There has been growing interest in ensuring that deep learning systems are robust and reliable. Challenges arise when models receive samples drawn from outside the training distribution. For example, a neural network tasked with classifying handwritten digits may assign high confidence predictions to cat images. Anomalies are frequently encountered when deploying ML models in the real world. Well-calibrated predictive uncertainty estimates are indispensable for many machine learning applications, such as self-driving vehicles and medical diagnosis systems. Generalization to unseen and worst-case inputs is also essential for robustness to distributional shift.
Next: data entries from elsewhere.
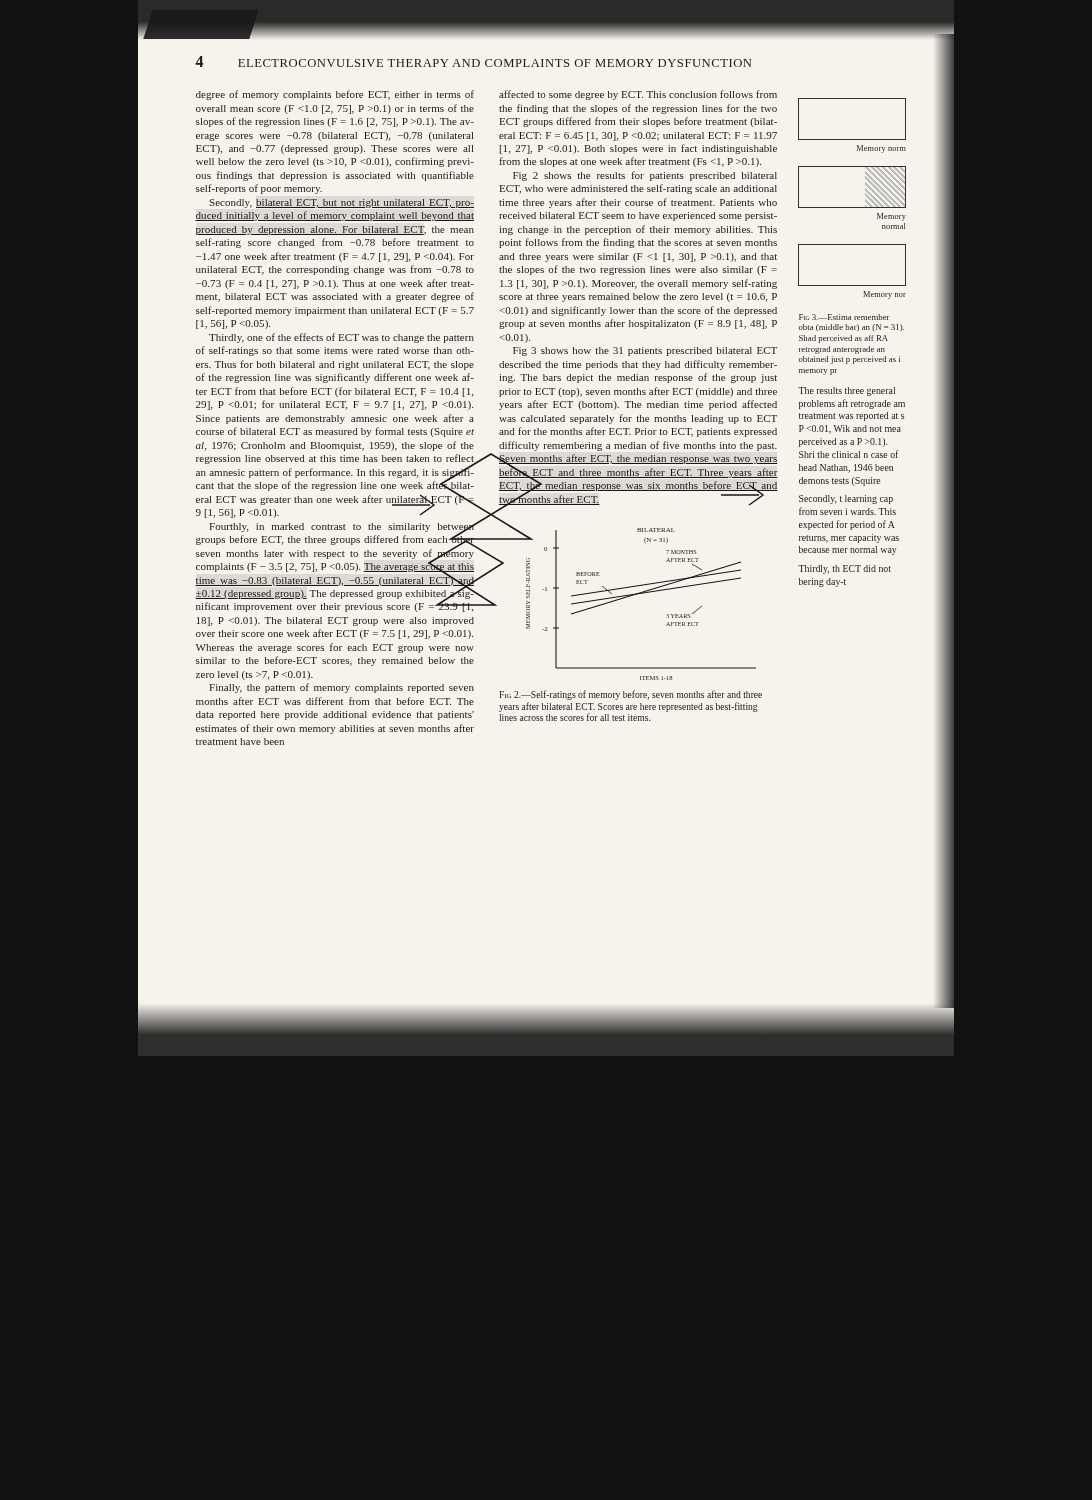4 ELECTROCONVULSIVE THERAPY AND COMPLAINTS OF MEMORY DYSFUNCTION
degree of memory complaints before ECT, either in terms of overall mean score (F <1.0 [2, 75], P >0.1) or in terms of the slopes of the regression lines (F = 1.6 [2, 75], P >0.1). The average scores were −0.78 (bilateral ECT), −0.78 (unilateral ECT), and −0.77 (depressed group). These scores were all well below the zero level (ts >10, P <0.01), confirming previous findings that depression is associated with quantifiable self-reports of poor memory.
Secondly, bilateral ECT, but not right unilateral ECT, produced initially a level of memory complaint well beyond that produced by depression alone. For bilateral ECT, the mean self-rating score changed from −0.78 before treatment to −1.47 one week after treatment (F = 4.7 [1, 29], P <0.04). For unilateral ECT, the corresponding change was from −0.78 to −0.73 (F = 0.4 [1, 27], P >0.1). Thus at one week after treatment, bilateral ECT was associated with a greater degree of self-reported memory impairment than unilateral ECT (F = 5.7 [1, 56], P <0.05).
Thirdly, one of the effects of ECT was to change the pattern of self-ratings so that some items were rated worse than others. Thus for both bilateral and right unilateral ECT, the slope of the regression line was significantly different one week after ECT from that before ECT (for bilateral ECT, F = 10.4 [1, 29], P <0.01; for unilateral ECT, F = 9.7 [1, 27], P <0.01). Since patients are demonstrably amnesic one week after a course of bilateral ECT as measured by formal tests (Squire et al, 1976; Cronholm and Bloomquist, 1959), the slope of the regression line observed at this time has been taken to reflect an amnesic pattern of performance. In this regard, it is significant that the slope of the regression line one week after bilateral ECT was greater than one week after unilateral ECT (F = 9 [1, 56], P <0.01).
Fourthly, in marked contrast to the similarity between groups before ECT, the three groups differed from each other seven months later with respect to the severity of memory complaints (F − 3.5 [2, 75], P <0.05). The average score at this time was −0.83 (bilateral ECT), −0.55 (unilateral ECT) and ±0.12 (depressed group). The depressed group exhibited a significant improvement over their previous score (F = 23.9 [1, 18], P <0.01). The bilateral ECT group were also improved over their score one week after ECT (F = 7.5 [1, 29], P <0.01). Whereas the average scores for each ECT group were now similar to the before-ECT scores, they remained below the zero level (ts >7, P <0.01).
Finally, the pattern of memory complaints reported seven months after ECT was different from that before ECT. The data reported here provide additional evidence that patients' estimates of their own memory abilities at seven months after treatment have been
affected to some degree by ECT. This conclusion follows from the finding that the slopes of the regression lines for the two ECT groups differed from their slopes before treatment (bilateral ECT: F = 6.45 [1, 30], P <0.02; unilateral ECT: F = 11.97 [1, 27], P <0.01). Both slopes were in fact indistinguishable from the slopes at one week after treatment (Fs <1, P >0.1).
Fig 2 shows the results for patients prescribed bilateral ECT, who were administered the self-rating scale an additional time three years after their course of treatment. Patients who received bilateral ECT seem to have experienced some persisting change in the perception of their memory abilities. This point follows from the finding that the scores at seven months and three years were similar (F <1 [1, 30], P >0.1), and that the slopes of the two regression lines were also similar (F = 1.3 [1, 30], P >0.1). Moreover, the overall memory self-rating score at three years remained below the zero level (t = 10.6, P <0.01) and significantly lower than the score of the depressed group at seven months after hospitalizaton (F = 8.9 [1, 48], P <0.01).
Fig 3 shows how the 31 patients prescribed bilateral ECT described the time periods that they had difficulty remembering. The bars depict the median response of the group just prior to ECT (top), seven months after ECT (middle) and three years after ECT (bottom). The median time period affected was calculated separately for the months leading up to ECT and for the months after ECT. Prior to ECT, patients expressed difficulty remembering a median of five months into the past. Seven months after ECT, the median response was two years before ECT and three months after ECT. Three years after ECT, the median response was six months before ECT and two months after ECT.
0 -1 -2 MEMORY SELF-RATING BILATERAL (N = 31) 7 MONTHS AFTER ECT BEFORE ECT 3 YEARS AFTER ECT ITEMS 1-18
Fig 2.—Self-ratings of memory before, seven months after and three years after bilateral ECT. Scores are here represented as best-fitting lines across the scores for all test items.
Memory norm
Memory
normal
Memory nor
Fig 3.—Estima remember obta (middle bar) an (N = 31). Shad perceived as aff RA retrograd anterograde an obtained just p perceived as i memory pr
The results three general problems aft retrograde am treatment was reported at s P <0.01, Wik and not mea perceived as a P >0.1). Shri the clinical n case of head Nathan, 1946 been demons tests (Squire
Secondly, t learning cap from seven i wards. This expected for period of A returns, mer capacity was because mer normal way
Thirdly, th ECT did not bering day-t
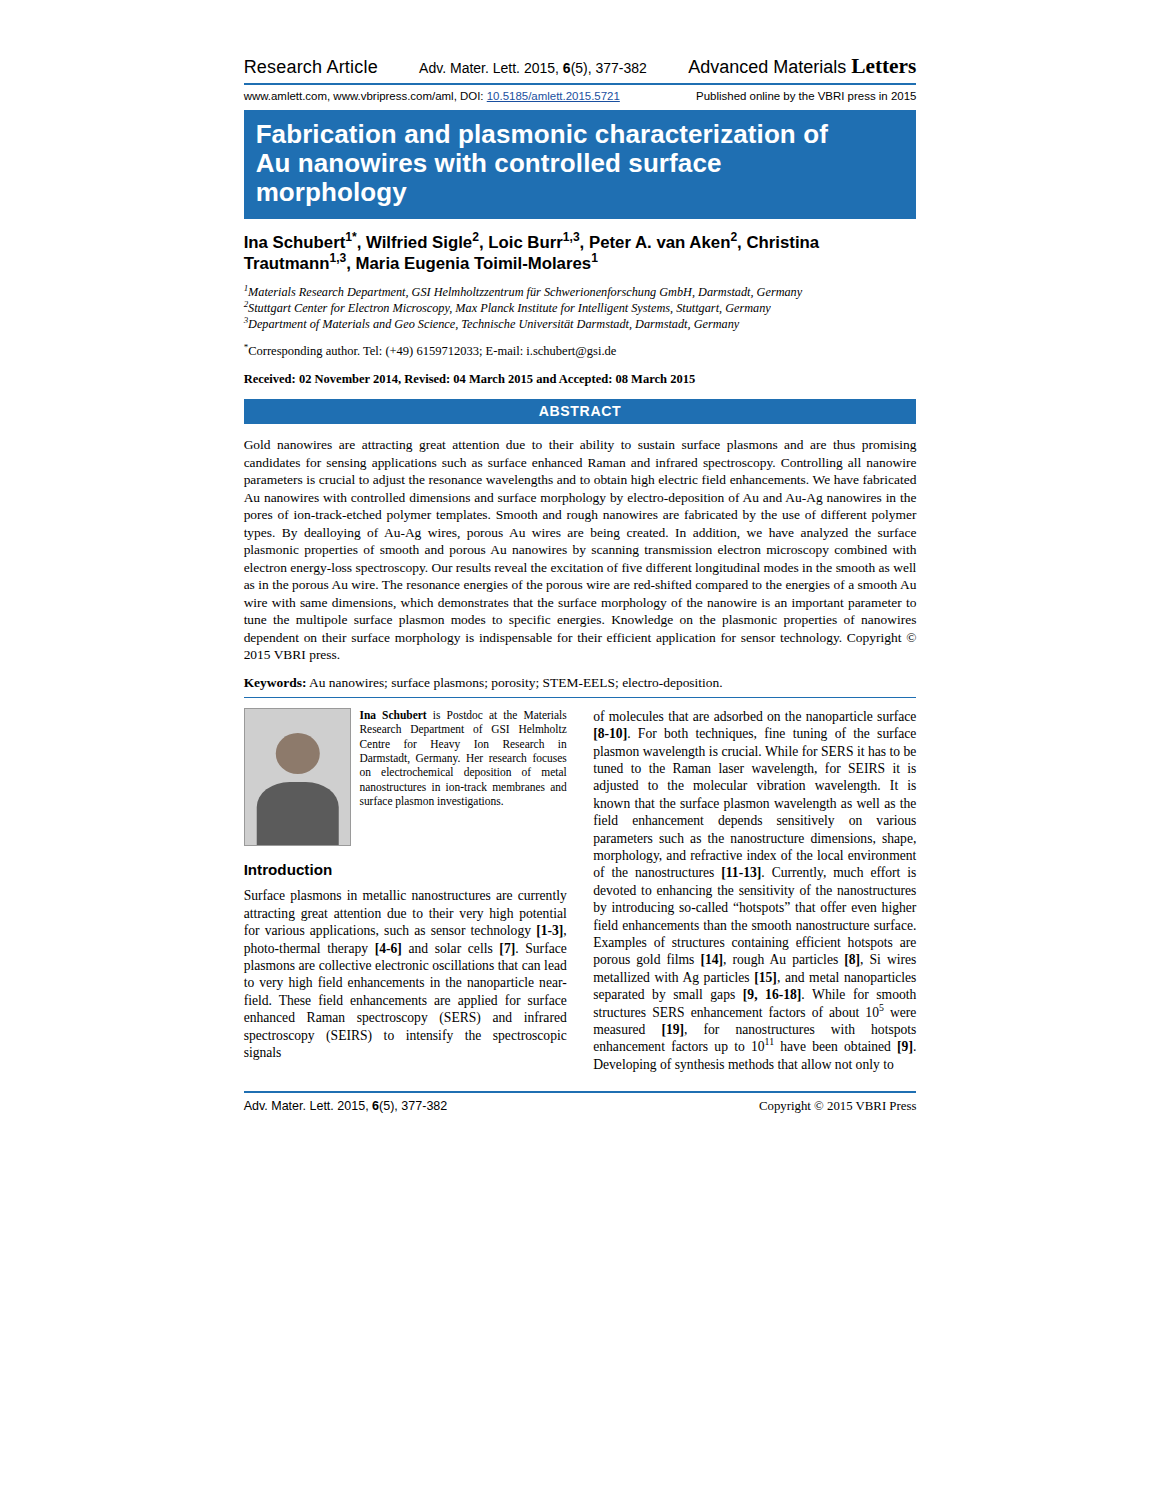Research Article
Adv. Mater. Lett. 2015, 6(5), 377-382
Advanced Materials Letters
www.amlett.com, www.vbripress.com/aml, DOI: 10.5185/amlett.2015.5721
Published online by the VBRI press in 2015
Fabrication and plasmonic characterization of
Au nanowires with controlled surface
morphology
Ina Schubert1*, Wilfried Sigle2, Loic Burr1,3, Peter A. van Aken2, Christina Trautmann1,3, Maria Eugenia Toimil-Molares1
1Materials Research Department, GSI Helmholtzzentrum für Schwerionenforschung GmbH, Darmstadt, Germany
2Stuttgart Center for Electron Microscopy, Max Planck Institute for Intelligent Systems, Stuttgart, Germany
3Department of Materials and Geo Science, Technische Universität Darmstadt, Darmstadt, Germany
*Corresponding author. Tel: (+49) 6159712033; E-mail: i.schubert@gsi.de
Received: 02 November 2014, Revised: 04 March 2015 and Accepted: 08 March 2015
ABSTRACT
Gold nanowires are attracting great attention due to their ability to sustain surface plasmons and are thus promising candidates for sensing applications such as surface enhanced Raman and infrared spectroscopy. Controlling all nanowire parameters is crucial to adjust the resonance wavelengths and to obtain high electric field enhancements. We have fabricated Au nanowires with controlled dimensions and surface morphology by electro-deposition of Au and Au-Ag nanowires in the pores of ion-track-etched polymer templates. Smooth and rough nanowires are fabricated by the use of different polymer types. By dealloying of Au-Ag wires, porous Au wires are being created. In addition, we have analyzed the surface plasmonic properties of smooth and porous Au nanowires by scanning transmission electron microscopy combined with electron energy-loss spectroscopy. Our results reveal the excitation of five different longitudinal modes in the smooth as well as in the porous Au wire. The resonance energies of the porous wire are red-shifted compared to the energies of a smooth Au wire with same dimensions, which demonstrates that the surface morphology of the nanowire is an important parameter to tune the multipole surface plasmon modes to specific energies. Knowledge on the plasmonic properties of nanowires dependent on their surface morphology is indispensable for their efficient application for sensor technology. Copyright © 2015 VBRI press.
Keywords: Au nanowires; surface plasmons; porosity; STEM-EELS; electro-deposition.
Ina Schubert is Postdoc at the Materials Research Department of GSI Helmholtz Centre for Heavy Ion Research in Darmstadt, Germany. Her research focuses on electrochemical deposition of metal nanostructures in ion-track membranes and surface plasmon investigations.
Introduction
Surface plasmons in metallic nanostructures are currently attracting great attention due to their very high potential for various applications, such as sensor technology [1-3], photo-thermal therapy [4-6] and solar cells [7]. Surface plasmons are collective electronic oscillations that can lead to very high field enhancements in the nanoparticle near-field. These field enhancements are applied for surface enhanced Raman spectroscopy (SERS) and infrared spectroscopy (SEIRS) to intensify the spectroscopic signals
of molecules that are adsorbed on the nanoparticle surface [8-10]. For both techniques, fine tuning of the surface plasmon wavelength is crucial. While for SERS it has to be tuned to the Raman laser wavelength, for SEIRS it is adjusted to the molecular vibration wavelength. It is known that the surface plasmon wavelength as well as the field enhancement depends sensitively on various parameters such as the nanostructure dimensions, shape, morphology, and refractive index of the local environment of the nanostructures [11-13]. Currently, much effort is devoted to enhancing the sensitivity of the nanostructures by introducing so-called “hotspots” that offer even higher field enhancements than the smooth nanostructure surface. Examples of structures containing efficient hotspots are porous gold films [14], rough Au particles [8], Si wires metallized with Ag particles [15], and metal nanoparticles separated by small gaps [9, 16-18]. While for smooth structures SERS enhancement factors of about 105 were measured [19], for nanostructures with hotspots enhancement factors up to 1011 have been obtained [9]. Developing of synthesis methods that allow not only to
Adv. Mater. Lett. 2015, 6(5), 377-382
Copyright © 2015 VBRI Press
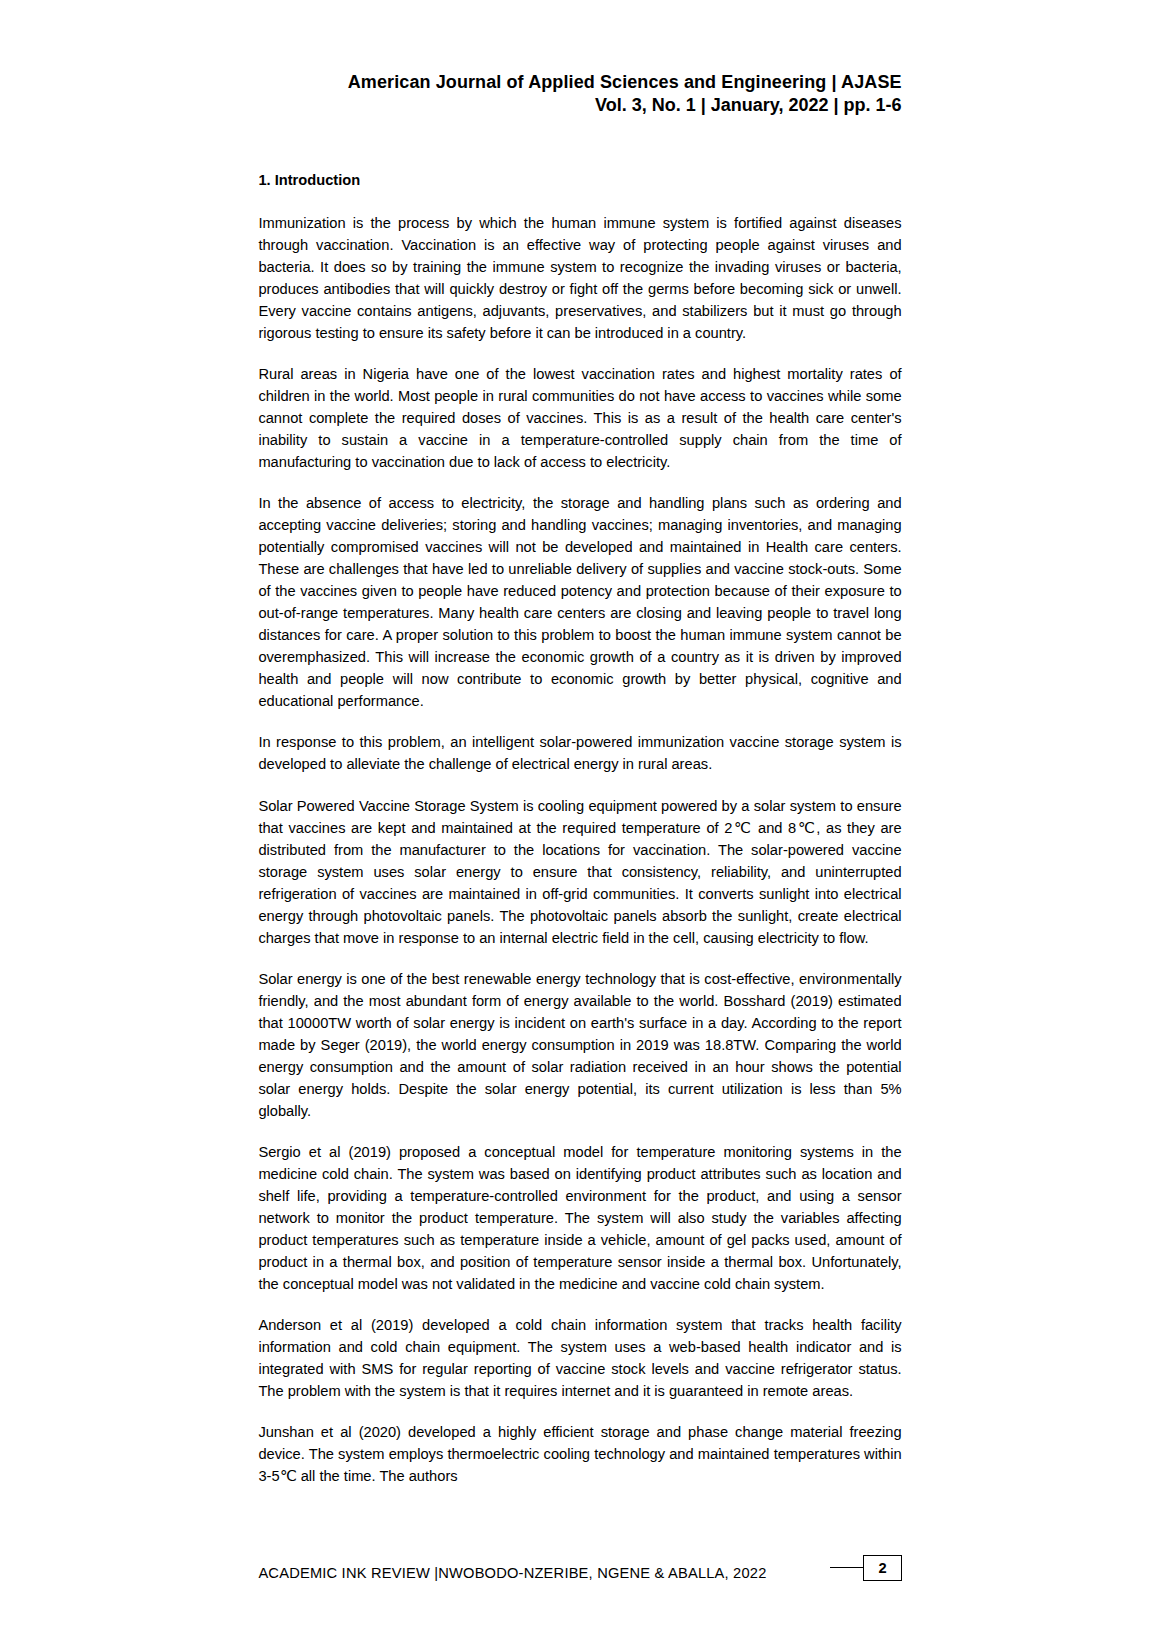American Journal of Applied Sciences and Engineering | AJASE
Vol. 3, No. 1 | January, 2022 | pp. 1-6
1. Introduction
Immunization is the process by which the human immune system is fortified against diseases through vaccination. Vaccination is an effective way of protecting people against viruses and bacteria. It does so by training the immune system to recognize the invading viruses or bacteria, produces antibodies that will quickly destroy or fight off the germs before becoming sick or unwell. Every vaccine contains antigens, adjuvants, preservatives, and stabilizers but it must go through rigorous testing to ensure its safety before it can be introduced in a country.
Rural areas in Nigeria have one of the lowest vaccination rates and highest mortality rates of children in the world. Most people in rural communities do not have access to vaccines while some cannot complete the required doses of vaccines. This is as a result of the health care center's inability to sustain a vaccine in a temperature-controlled supply chain from the time of manufacturing to vaccination due to lack of access to electricity.
In the absence of access to electricity, the storage and handling plans such as ordering and accepting vaccine deliveries; storing and handling vaccines; managing inventories, and managing potentially compromised vaccines will not be developed and maintained in Health care centers. These are challenges that have led to unreliable delivery of supplies and vaccine stock-outs. Some of the vaccines given to people have reduced potency and protection because of their exposure to out-of-range temperatures. Many health care centers are closing and leaving people to travel long distances for care. A proper solution to this problem to boost the human immune system cannot be overemphasized. This will increase the economic growth of a country as it is driven by improved health and people will now contribute to economic growth by better physical, cognitive and educational performance.
In response to this problem, an intelligent solar-powered immunization vaccine storage system is developed to alleviate the challenge of electrical energy in rural areas.
Solar Powered Vaccine Storage System is cooling equipment powered by a solar system to ensure that vaccines are kept and maintained at the required temperature of 2℃ and 8℃, as they are distributed from the manufacturer to the locations for vaccination. The solar-powered vaccine storage system uses solar energy to ensure that consistency, reliability, and uninterrupted refrigeration of vaccines are maintained in off-grid communities. It converts sunlight into electrical energy through photovoltaic panels. The photovoltaic panels absorb the sunlight, create electrical charges that move in response to an internal electric field in the cell, causing electricity to flow.
Solar energy is one of the best renewable energy technology that is cost-effective, environmentally friendly, and the most abundant form of energy available to the world. Bosshard (2019) estimated that 10000TW worth of solar energy is incident on earth's surface in a day. According to the report made by Seger (2019), the world energy consumption in 2019 was 18.8TW. Comparing the world energy consumption and the amount of solar radiation received in an hour shows the potential solar energy holds. Despite the solar energy potential, its current utilization is less than 5% globally.
Sergio et al (2019) proposed a conceptual model for temperature monitoring systems in the medicine cold chain. The system was based on identifying product attributes such as location and shelf life, providing a temperature-controlled environment for the product, and using a sensor network to monitor the product temperature. The system will also study the variables affecting product temperatures such as temperature inside a vehicle, amount of gel packs used, amount of product in a thermal box, and position of temperature sensor inside a thermal box. Unfortunately, the conceptual model was not validated in the medicine and vaccine cold chain system.
Anderson et al (2019) developed a cold chain information system that tracks health facility information and cold chain equipment. The system uses a web-based health indicator and is integrated with SMS for regular reporting of vaccine stock levels and vaccine refrigerator status. The problem with the system is that it requires internet and it is guaranteed in remote areas.
Junshan et al (2020) developed a highly efficient storage and phase change material freezing device. The system employs thermoelectric cooling technology and maintained temperatures within 3-5℃ all the time. The authors
ACADEMIC INK REVIEW |NWOBODO-NZERIBE, NGENE & ABALLA, 2022
2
In order to have ML models safely deployed in open environments, we must deepen technical understanding in the following areas:

(1) Learning algorithms that can detect changes in data distribution (e.g. out-of-distribution examples) and improve out-of-distribution generalization (e.g. temporal, geographical, hardware, adversarial shifts);
(2) Mechanisms to estimate and calibrate confidence produced by neural networks in typical and unforeseen scenarios;
(3) Guide learning towards an understanding of the underlying causal mechanisms that can guarantee robustness with respect to distribution shift.

In order to achieve these goals, it is critical to dedicate substantial effort on
(4) Creating benchmark datasets and protocols for evaluating model performance under distribution shift
(5) Studying key applications of robust and uncertainty-aware deep learning (e.g., computer vision, robotics, self-driving vehicles, medical imaging), as well as broader machine learning tasks.

This workshop will bring together researchers and practitioners from the machine learning communities to foster future collaborations. Our agenda will feature invited speakers, contributed talks, poster sessions in multiple time-zones and a panel discussion on fundamentally important directions for robust and reliable deep learning.